Dobbiamo uscire dalla palude, si dice. Certo. Cambiare è sempre stata parola di sinistra. Ma noi quando ne parlavamo pensavamo di cambiare la società ed anche noi stessi, la politica, i partiti, le organizzazioni di massa. Perché avevamo visto, mentre la società cambiava, la classe politica trasformarsi in ceto separato dai corpi sociali ed i partiti mutare pelle, sradicarsi dai territori e dai luoghi di lavoro, diventare, da luoghi di partecipazione ed emancipazione collettiva, comitati elettorali per carriere politiche individuali e quindi permeabili alla corruzione. Il cambiamento riguardava, quindi, la struttura dei rapporti economici e sociali, ma anche noi stessi.

Perché, oggi, siamo così decisi sulla costituzione mentre con gli aspetti più deteriori della politica continuiamo a convivere ed anzi li premiamo purché a sostegno del Si?

Un discorso analogo si può fare sul decentramento. Dopo le oscillazioni tra centralismo e decentramento un nuovo equilibrio Stato/Regioni va costruito. Insieme ad una ridefinizione di ambiti e numero delle Regioni. Ma sappiamo che le regioni hanno subìto una degenerazione che ha coinvolto anche le sinistre.

Perché allora si lasciano invariati gli assetti, si svuotano le funzioni e si elevano i membri dei consigli a senatori con immunità?

Cari compagni, io condivido e capisco l’ansia di rinnovare anche di fronte all’avanzare del populismo. Ma questa non può essere una gara a chi arriva prima a coagulare il malessere che la crisi della globalizzazione genera.

La nostra risposta deve essere sì tempestiva, ma deve saper coinvolgere i soggetti della trasformazione con un’operazione politica e culturale insieme.

Va in questa direzione il fatto che la lacerazione di oggi segue scelte politiche che hanno diviso il Pd al suo interno, il Pd da Sel, il Pd dalla Cgil, il Pd dall’Anpi? Possibile che sono diventati tutti conservatori? E che anche gli iscritti che si allontanano e gli elettori che si ritraggono dal voto o approdano ad altre sponde politiche siano, anch’essi. tutti conservatori? E da chi allora dovrebbe venire la legittimazione a governare? Da forzature maggioritarie o da logiche referendarie e plebiscitarie, da un rapporto non mediato leader-popolo?

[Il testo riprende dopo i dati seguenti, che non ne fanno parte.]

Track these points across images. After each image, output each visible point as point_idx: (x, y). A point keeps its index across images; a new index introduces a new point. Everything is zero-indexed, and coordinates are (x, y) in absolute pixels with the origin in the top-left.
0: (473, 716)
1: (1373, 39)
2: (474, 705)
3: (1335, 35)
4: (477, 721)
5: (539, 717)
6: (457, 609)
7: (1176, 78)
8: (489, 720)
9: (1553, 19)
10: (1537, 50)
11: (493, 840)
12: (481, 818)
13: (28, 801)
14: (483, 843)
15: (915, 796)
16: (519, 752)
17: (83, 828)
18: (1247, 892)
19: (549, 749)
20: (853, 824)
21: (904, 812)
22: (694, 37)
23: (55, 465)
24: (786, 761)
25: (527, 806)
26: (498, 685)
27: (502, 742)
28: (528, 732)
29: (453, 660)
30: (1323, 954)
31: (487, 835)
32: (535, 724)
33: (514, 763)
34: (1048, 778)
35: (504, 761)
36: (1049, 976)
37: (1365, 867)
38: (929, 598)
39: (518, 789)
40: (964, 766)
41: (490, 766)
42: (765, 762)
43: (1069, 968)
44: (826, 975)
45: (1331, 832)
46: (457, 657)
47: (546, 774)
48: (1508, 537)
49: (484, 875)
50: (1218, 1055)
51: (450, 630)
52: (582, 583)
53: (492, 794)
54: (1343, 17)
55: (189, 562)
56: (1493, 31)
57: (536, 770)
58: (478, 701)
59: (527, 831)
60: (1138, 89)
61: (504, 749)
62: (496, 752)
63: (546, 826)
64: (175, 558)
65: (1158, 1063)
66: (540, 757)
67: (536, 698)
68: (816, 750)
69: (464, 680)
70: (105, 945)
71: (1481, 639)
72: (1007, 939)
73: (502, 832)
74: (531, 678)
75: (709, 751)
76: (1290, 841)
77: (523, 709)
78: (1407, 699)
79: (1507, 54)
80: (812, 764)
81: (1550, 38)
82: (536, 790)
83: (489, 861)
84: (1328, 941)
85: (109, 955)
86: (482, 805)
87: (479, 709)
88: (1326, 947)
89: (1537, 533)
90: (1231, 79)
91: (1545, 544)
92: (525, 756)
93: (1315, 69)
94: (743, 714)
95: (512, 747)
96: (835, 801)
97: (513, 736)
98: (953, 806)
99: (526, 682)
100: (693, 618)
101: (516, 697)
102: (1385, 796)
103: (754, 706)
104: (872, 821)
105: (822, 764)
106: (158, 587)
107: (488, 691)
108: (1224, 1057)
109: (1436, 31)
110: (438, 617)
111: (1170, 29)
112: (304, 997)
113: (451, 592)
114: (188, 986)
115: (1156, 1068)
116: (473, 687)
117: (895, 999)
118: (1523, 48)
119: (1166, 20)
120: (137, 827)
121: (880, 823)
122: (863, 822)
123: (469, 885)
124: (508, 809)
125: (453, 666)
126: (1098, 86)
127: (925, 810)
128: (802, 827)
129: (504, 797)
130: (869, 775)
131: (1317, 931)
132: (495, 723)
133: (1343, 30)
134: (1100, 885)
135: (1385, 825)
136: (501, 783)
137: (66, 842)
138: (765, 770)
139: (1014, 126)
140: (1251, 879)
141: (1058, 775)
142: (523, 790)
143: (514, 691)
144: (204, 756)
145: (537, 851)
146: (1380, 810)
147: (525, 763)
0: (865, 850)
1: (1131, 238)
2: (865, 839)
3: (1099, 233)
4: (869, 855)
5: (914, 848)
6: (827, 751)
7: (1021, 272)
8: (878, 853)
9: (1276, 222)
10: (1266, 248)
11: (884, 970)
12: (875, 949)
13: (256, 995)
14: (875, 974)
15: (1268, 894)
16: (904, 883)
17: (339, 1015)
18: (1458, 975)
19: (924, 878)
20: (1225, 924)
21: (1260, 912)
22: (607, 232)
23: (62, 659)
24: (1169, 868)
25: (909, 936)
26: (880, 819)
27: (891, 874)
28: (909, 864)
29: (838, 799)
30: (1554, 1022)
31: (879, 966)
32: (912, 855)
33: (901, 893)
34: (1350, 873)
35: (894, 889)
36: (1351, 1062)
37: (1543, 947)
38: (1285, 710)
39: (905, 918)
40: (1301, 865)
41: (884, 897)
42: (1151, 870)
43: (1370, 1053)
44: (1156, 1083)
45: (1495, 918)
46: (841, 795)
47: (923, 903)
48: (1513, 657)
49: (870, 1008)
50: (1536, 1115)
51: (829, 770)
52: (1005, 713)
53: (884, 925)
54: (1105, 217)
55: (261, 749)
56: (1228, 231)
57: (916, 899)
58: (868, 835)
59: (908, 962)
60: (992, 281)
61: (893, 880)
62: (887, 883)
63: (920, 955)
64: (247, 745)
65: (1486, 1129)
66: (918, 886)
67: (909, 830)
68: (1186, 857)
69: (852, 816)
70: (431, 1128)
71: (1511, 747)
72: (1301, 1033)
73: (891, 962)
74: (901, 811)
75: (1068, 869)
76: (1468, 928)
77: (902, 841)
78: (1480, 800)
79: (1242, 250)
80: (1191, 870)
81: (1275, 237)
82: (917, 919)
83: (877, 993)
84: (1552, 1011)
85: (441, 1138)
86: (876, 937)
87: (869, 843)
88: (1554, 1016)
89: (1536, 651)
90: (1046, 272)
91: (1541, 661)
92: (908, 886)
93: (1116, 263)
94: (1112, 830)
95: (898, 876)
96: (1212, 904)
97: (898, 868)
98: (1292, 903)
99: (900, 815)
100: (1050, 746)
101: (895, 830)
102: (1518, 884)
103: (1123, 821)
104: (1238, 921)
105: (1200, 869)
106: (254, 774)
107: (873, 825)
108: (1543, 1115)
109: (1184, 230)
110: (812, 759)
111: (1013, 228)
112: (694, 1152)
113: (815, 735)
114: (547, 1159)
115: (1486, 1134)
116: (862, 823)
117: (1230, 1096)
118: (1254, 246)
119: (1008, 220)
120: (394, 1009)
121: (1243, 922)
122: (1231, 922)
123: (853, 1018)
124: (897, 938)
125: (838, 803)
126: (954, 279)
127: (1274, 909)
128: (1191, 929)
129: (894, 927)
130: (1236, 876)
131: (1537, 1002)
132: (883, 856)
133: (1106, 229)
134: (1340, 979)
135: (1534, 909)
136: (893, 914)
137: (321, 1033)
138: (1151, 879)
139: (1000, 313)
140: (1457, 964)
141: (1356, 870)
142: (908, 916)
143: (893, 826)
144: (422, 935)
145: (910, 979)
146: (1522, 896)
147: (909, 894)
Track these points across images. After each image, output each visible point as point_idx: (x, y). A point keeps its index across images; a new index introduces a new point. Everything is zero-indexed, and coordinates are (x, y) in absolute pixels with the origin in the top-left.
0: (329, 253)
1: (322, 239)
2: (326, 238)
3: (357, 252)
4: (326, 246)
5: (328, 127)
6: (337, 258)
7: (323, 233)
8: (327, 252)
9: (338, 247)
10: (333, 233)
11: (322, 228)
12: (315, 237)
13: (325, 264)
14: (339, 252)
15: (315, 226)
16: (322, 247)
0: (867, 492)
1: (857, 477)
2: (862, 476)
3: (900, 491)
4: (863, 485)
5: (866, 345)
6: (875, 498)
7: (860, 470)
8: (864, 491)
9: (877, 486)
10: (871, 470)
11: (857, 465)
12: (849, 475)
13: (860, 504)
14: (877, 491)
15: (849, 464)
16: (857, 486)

Cari compagni, io voterò No. Ma non lo farò perché Basta un No. Un No non basta perché domani dovremo ricucire un tessuto lacerato e ricostruire una prospettiva riformatrice.

Ma un No, penso, sia l’unico modo per mantenere aperta la porta ad un nuovo progetto di trasformazione della nostra società, ad una alternativa progressista al populismo, al cambiamento ed alle riforme che volevamo. E dal 5 dicembre a questo dovremo lavorare.

Perché il neopopulismo non è un pericolo da agitare, per imitarne le logiche e per spaventare chi vota No, ma un pericolo reale da combattere costruendo ponti e culture di unità e solidarietà. A cominciare da sinistra.